* TEXTO PROPORCIONADO *
La Institución de Justicia Paz e Integridad de la Creación Imprimir
Escrito por Tutorial   
Lunes, 10 de Marzo de 2014 18:41

LA COMISIÓN PONTIFICIA “IUSTITIA ET PAX”

Como consecuencia del Concilio que impulsó a la Iglesia a preocuparse del mundo, Pablo VI instituyó en enero de 1967 la Comisión Pontificia “IUSTITIA ET PAX”, tal y como había deseado la GS nº 90:

“El Concilio, considerando las inmensas calamidades que oprimen todavía a la mayoría de la Humanidad, para fomentar en todas partes la obra de la Justicia y el Amor de Cristo a los pobres, juzga muy oportuno que se cree un Organismo universal de la Iglesia que tenga como función estimular a la Comunidad católica para promover el desarrollo de los países pobres y la Justicia social internacional”.

El 20 de abril de aquel mismo año 1967 Pablo VI se dirigía a la recién creada Comisión de JUSTICIA y PAZ con estas palabras:

“... este Comité, no tiene más misión que mantener abiertos los ojos de la Iglesia, el corazón sensible y la mano pronta para la obra de caridad que está llamado a realizar con el mundo, con objeto de promover el progreso de los pueblos más pobres y favorecer la justicia social entre las naciones”.

El Papa Juan Pablo II transformó la Comisión Pontificia en Pontificio Consejo Justicia y Paz (1988), reconfirmando, básicamente, sus funciones.

FINALIDAD DEL PONTIFICIO CONSEJO JUSTICIA Y PAZ

La finalidad y el mandato del Pontificio Consejo están definidos en modo sintético y preciso en la Constitución Apostólica Pastor Bonus :

El Consejo tiene como finalidad promover la justicia y la paz en el mundo según el Evangelio y la doctrina social de la Iglesia (art. 142)

§1. Profundiza la doctrina social de la Iglesia, trabajando para que se difunda ampliamente y se aplique entre los hombres y comunidades, especialmente en lo que se refiere a que las relaciones entre obreros y empresarios se impregnen más y más del espíritu del Evangelio.

§2. Recoge informaciones y resultados de encuestas sobre la justicia y la paz, el desarrollo de los pueblos y las violaciones de los derechos humanos, los evalúa y, según los casos, comunica a las asambleas de obispos las conclusiones obtenidas; fomenta las relaciones con las asociaciones católicas internacionales y con otras instituciones existentes, incluso fuera de la Iglesia católica, que trabajen sinceramente por alcanzar los bienes de la justicia y de la paz en el mundo.

§3. Trabaja con afán para que se forme entre los pueblos una sensibilidad respecto al deber de promover la paz, especialmente con ocasión de la Jornada para lograr la Paz en el mundo (art. 143).

* MATERIAL PROPORCIONADO *
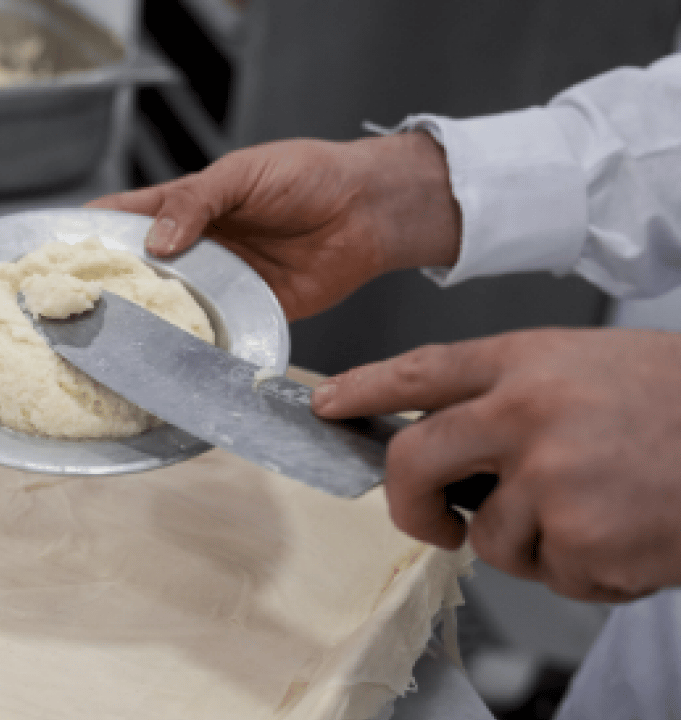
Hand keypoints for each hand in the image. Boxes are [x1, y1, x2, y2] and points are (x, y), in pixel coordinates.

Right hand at [88, 132, 460, 319]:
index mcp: (185, 208)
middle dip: (107, 288)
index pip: (125, 220)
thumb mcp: (242, 174)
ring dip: (147, 321)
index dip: (89, 233)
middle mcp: (195, 250)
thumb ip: (194, 203)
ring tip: (109, 340)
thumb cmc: (307, 176)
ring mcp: (219, 284)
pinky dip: (192, 345)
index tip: (52, 254)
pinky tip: (168, 357)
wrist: (368, 211)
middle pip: (140, 272)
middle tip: (71, 309)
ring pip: (171, 307)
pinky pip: (214, 332)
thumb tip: (154, 243)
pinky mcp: (248, 312)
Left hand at [312, 328, 680, 602]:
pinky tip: (630, 531)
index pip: (419, 371)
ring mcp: (551, 482)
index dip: (363, 390)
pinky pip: (549, 575)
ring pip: (489, 537)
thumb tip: (445, 440)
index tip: (325, 406)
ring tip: (603, 504)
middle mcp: (526, 416)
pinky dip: (585, 568)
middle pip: (412, 462)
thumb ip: (509, 395)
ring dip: (534, 539)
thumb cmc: (678, 403)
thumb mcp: (585, 366)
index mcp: (527, 362)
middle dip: (408, 502)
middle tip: (431, 517)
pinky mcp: (583, 543)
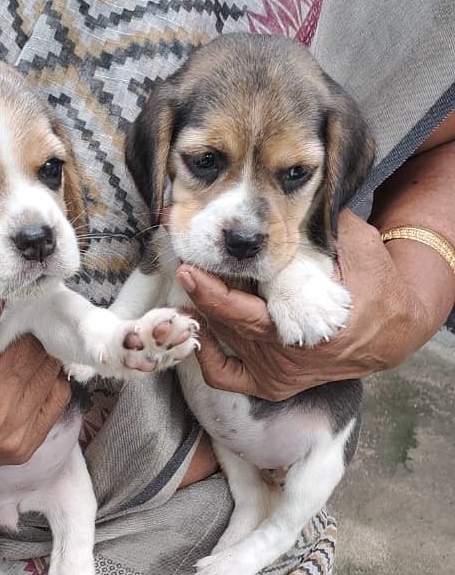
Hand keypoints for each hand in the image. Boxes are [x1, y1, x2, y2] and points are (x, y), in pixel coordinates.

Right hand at [0, 267, 71, 485]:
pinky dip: (48, 375)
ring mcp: (8, 429)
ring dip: (35, 346)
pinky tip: (30, 367)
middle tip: (13, 307)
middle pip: (23, 341)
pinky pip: (56, 393)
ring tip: (21, 335)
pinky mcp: (24, 445)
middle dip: (19, 320)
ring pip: (44, 365)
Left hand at [177, 212, 437, 400]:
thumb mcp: (358, 248)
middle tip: (183, 264)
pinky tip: (198, 323)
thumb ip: (326, 225)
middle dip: (200, 295)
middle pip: (229, 328)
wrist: (392, 332)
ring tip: (188, 283)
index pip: (248, 315)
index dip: (213, 293)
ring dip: (200, 315)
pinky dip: (205, 355)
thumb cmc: (376, 286)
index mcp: (313, 333)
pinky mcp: (270, 385)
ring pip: (222, 347)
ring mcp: (277, 376)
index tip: (190, 270)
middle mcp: (290, 361)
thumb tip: (295, 190)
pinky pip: (224, 377)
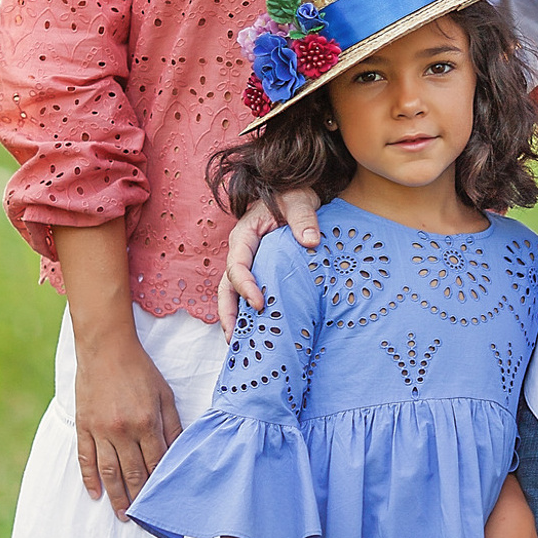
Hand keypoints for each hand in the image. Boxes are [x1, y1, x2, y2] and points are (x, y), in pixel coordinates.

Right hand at [73, 328, 180, 516]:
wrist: (105, 348)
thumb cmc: (140, 370)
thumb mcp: (164, 394)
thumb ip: (173, 425)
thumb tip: (179, 453)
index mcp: (146, 422)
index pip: (156, 463)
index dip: (160, 486)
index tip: (164, 504)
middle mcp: (122, 430)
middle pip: (132, 473)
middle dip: (139, 499)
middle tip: (144, 521)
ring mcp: (100, 430)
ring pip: (109, 472)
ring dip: (116, 496)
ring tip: (123, 515)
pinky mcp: (83, 426)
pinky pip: (86, 458)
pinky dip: (90, 479)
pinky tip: (95, 494)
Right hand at [217, 188, 321, 335]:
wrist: (296, 193)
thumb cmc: (294, 194)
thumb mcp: (299, 200)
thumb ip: (304, 218)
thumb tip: (311, 241)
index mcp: (245, 235)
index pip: (238, 265)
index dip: (245, 285)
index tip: (259, 303)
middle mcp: (241, 252)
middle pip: (226, 286)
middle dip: (228, 313)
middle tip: (235, 338)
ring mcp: (248, 263)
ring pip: (231, 294)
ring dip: (234, 318)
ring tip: (239, 344)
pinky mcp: (258, 270)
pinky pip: (247, 293)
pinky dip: (248, 313)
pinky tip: (257, 333)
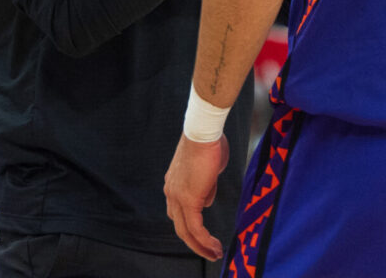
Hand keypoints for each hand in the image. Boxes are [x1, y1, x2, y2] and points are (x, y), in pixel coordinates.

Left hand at [165, 131, 230, 260]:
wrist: (204, 132)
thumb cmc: (209, 143)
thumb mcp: (208, 169)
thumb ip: (206, 185)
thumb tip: (206, 199)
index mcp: (173, 184)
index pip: (178, 211)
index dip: (190, 224)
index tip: (204, 234)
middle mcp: (171, 192)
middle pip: (179, 225)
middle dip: (194, 242)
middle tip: (209, 251)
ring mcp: (177, 197)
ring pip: (185, 230)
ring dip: (200, 245)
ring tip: (214, 253)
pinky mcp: (188, 200)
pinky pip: (195, 227)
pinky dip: (204, 240)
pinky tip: (214, 246)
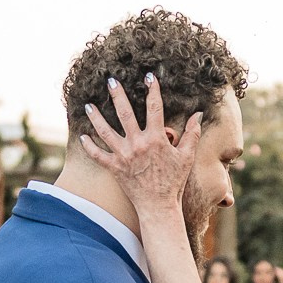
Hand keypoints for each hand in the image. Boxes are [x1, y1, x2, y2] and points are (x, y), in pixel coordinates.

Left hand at [79, 75, 201, 219]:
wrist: (158, 206)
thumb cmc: (174, 182)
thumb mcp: (186, 157)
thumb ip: (192, 134)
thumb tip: (199, 114)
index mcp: (156, 139)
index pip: (154, 108)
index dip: (152, 90)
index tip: (149, 76)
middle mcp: (138, 144)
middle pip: (124, 113)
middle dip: (117, 95)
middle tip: (110, 80)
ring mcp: (124, 156)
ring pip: (106, 131)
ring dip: (96, 117)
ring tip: (88, 105)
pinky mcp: (114, 168)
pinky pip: (98, 155)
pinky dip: (89, 146)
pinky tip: (83, 136)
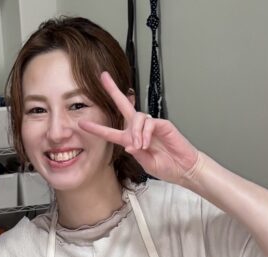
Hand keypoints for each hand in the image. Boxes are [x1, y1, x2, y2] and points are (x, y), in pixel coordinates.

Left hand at [80, 71, 201, 186]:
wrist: (184, 168)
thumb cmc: (167, 166)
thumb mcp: (146, 163)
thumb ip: (136, 154)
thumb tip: (128, 145)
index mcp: (132, 140)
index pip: (112, 132)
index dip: (98, 128)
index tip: (83, 124)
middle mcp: (140, 129)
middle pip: (124, 105)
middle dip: (113, 91)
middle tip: (103, 77)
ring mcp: (151, 125)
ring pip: (137, 118)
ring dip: (135, 132)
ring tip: (141, 146)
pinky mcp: (163, 124)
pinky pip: (149, 123)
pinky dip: (145, 133)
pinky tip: (147, 143)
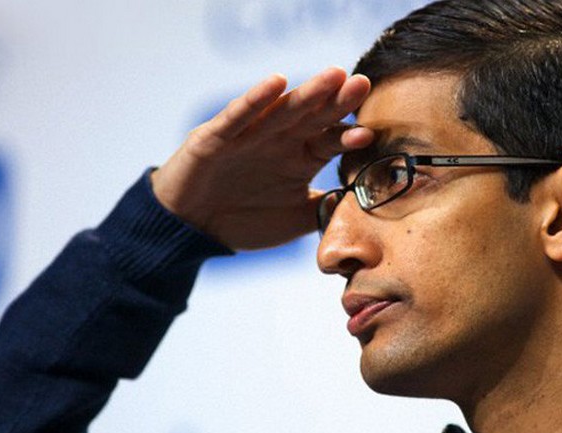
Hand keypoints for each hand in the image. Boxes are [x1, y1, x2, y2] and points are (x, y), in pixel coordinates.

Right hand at [151, 67, 372, 249]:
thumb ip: (326, 210)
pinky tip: (277, 82)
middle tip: (362, 84)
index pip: (330, 141)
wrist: (192, 229)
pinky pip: (239, 116)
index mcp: (301, 158)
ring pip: (282, 110)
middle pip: (313, 117)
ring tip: (333, 75)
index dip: (348, 136)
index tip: (369, 134)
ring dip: (307, 93)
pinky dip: (256, 100)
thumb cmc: (246, 221)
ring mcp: (249, 134)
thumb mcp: (295, 220)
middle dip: (337, 101)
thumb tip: (366, 205)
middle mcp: (279, 140)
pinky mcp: (217, 136)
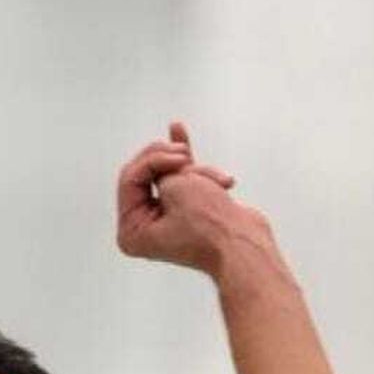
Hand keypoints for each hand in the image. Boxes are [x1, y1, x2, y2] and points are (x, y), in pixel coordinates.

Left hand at [115, 120, 263, 275]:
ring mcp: (166, 221)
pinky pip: (183, 179)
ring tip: (214, 181)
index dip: (152, 161)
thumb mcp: (175, 186)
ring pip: (171, 175)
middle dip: (171, 162)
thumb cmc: (209, 226)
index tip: (179, 160)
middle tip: (187, 159)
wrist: (244, 245)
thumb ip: (161, 167)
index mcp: (131, 233)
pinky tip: (177, 128)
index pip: (129, 179)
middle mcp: (145, 230)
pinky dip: (186, 160)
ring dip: (194, 170)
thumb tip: (161, 160)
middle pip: (146, 174)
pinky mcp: (188, 213)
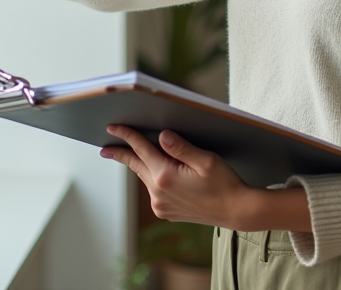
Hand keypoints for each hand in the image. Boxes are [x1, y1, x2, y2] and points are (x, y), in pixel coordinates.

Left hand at [100, 125, 253, 228]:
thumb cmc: (224, 183)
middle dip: (121, 154)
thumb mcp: (206, 160)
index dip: (126, 136)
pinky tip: (156, 172)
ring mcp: (161, 205)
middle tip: (105, 148)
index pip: (141, 149)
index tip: (112, 128)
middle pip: (136, 165)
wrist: (235, 210)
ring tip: (133, 154)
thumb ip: (181, 147)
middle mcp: (158, 193)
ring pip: (145, 177)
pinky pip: (153, 190)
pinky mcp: (165, 212)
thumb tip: (161, 135)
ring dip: (140, 165)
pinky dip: (152, 178)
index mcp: (166, 176)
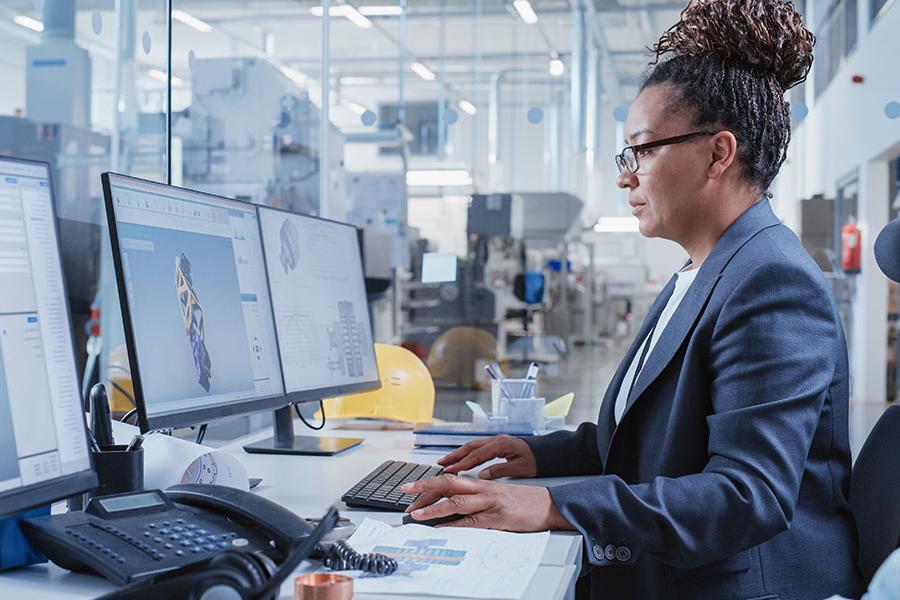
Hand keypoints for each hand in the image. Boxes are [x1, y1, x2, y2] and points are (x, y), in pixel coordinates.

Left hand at [402, 474, 572, 531]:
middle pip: (449, 483)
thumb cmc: (524, 502)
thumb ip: (477, 497)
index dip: (429, 482)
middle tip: (405, 492)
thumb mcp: (497, 494)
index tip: (411, 487)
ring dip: (434, 507)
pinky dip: (454, 524)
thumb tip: (454, 504)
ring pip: (457, 501)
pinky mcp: (497, 518)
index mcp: (482, 483)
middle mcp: (483, 489)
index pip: (450, 478)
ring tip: (416, 513)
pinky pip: (472, 521)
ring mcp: (490, 503)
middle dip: (424, 486)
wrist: (549, 505)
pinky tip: (442, 527)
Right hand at [438, 435, 536, 479]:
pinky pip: (478, 448)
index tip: (449, 471)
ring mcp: (496, 440)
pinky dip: (468, 454)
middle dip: (454, 456)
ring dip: (458, 454)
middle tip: (441, 464)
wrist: (548, 452)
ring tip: (446, 462)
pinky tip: (462, 460)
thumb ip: (499, 471)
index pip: (476, 455)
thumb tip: (481, 476)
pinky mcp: (497, 444)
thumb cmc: (537, 460)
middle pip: (470, 447)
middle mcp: (496, 440)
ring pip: (472, 446)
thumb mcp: (520, 468)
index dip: (461, 463)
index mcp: (501, 444)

* EJERCICIOS *
1 - Responde estas preguntas sobre el texto de Justicia y Paz:
(a) ¿En qué mes y año instituyó Pablo VI la Comisión Pontificia "IUSTITIA ET PAX"?
(b) ¿En qué año transformó Juan Pablo II la Comisión Pontificia en Pontificio Consejo Justicia y Paz?
(c) ¿Con ocasión de qué jornada trabaja especialmente el Consejo para crear entre los pueblos una sensibilidad sobre el deber de promover la paz?
2 - Convierte en una lista el párrafo del texto de Justicia y Paz que empieza con "§2. Recoge informaciones" y conserva sus datos principales.
3 - Transcribe literalmente el fragmento del texto de Justicia y Paz que comienza en las palabras "La finalidad y" y termina después de "espíritu del Evangelio.".
Los registros son un material independiente del texto.

* RESPUESTAS *
1 -
(a) En enero de 1967.
(b) En 1988.
(c) Con ocasión de la Jornada para lograr la Paz en el mundo.

2 -
- Recoge informaciones y resultados de encuestas sobre la justicia y la paz, el desarrollo de los pueblos y las violaciones de los derechos humanos.
- Evalúa esos datos.
- Según los casos, comunica las conclusiones a las asambleas de obispos.
- Fomenta las relaciones con las asociaciones católicas internacionales y con otras instituciones, incluso fuera de la Iglesia católica, que trabajen sinceramente por la justicia y la paz en el mundo.

3 -
La finalidad y el mandato del Pontificio Consejo están definidos en modo sintético y preciso en la Constitución Apostólica Pastor Bonus :

El Consejo tiene como finalidad promover la justicia y la paz en el mundo según el Evangelio y la doctrina social de la Iglesia (art. 142)

§1. Profundiza la doctrina social de la Iglesia, trabajando para que se difunda ampliamente y se aplique entre los hombres y comunidades, especialmente en lo que se refiere a que las relaciones entre obreros y empresarios se impregnen más y más del espíritu del Evangelio.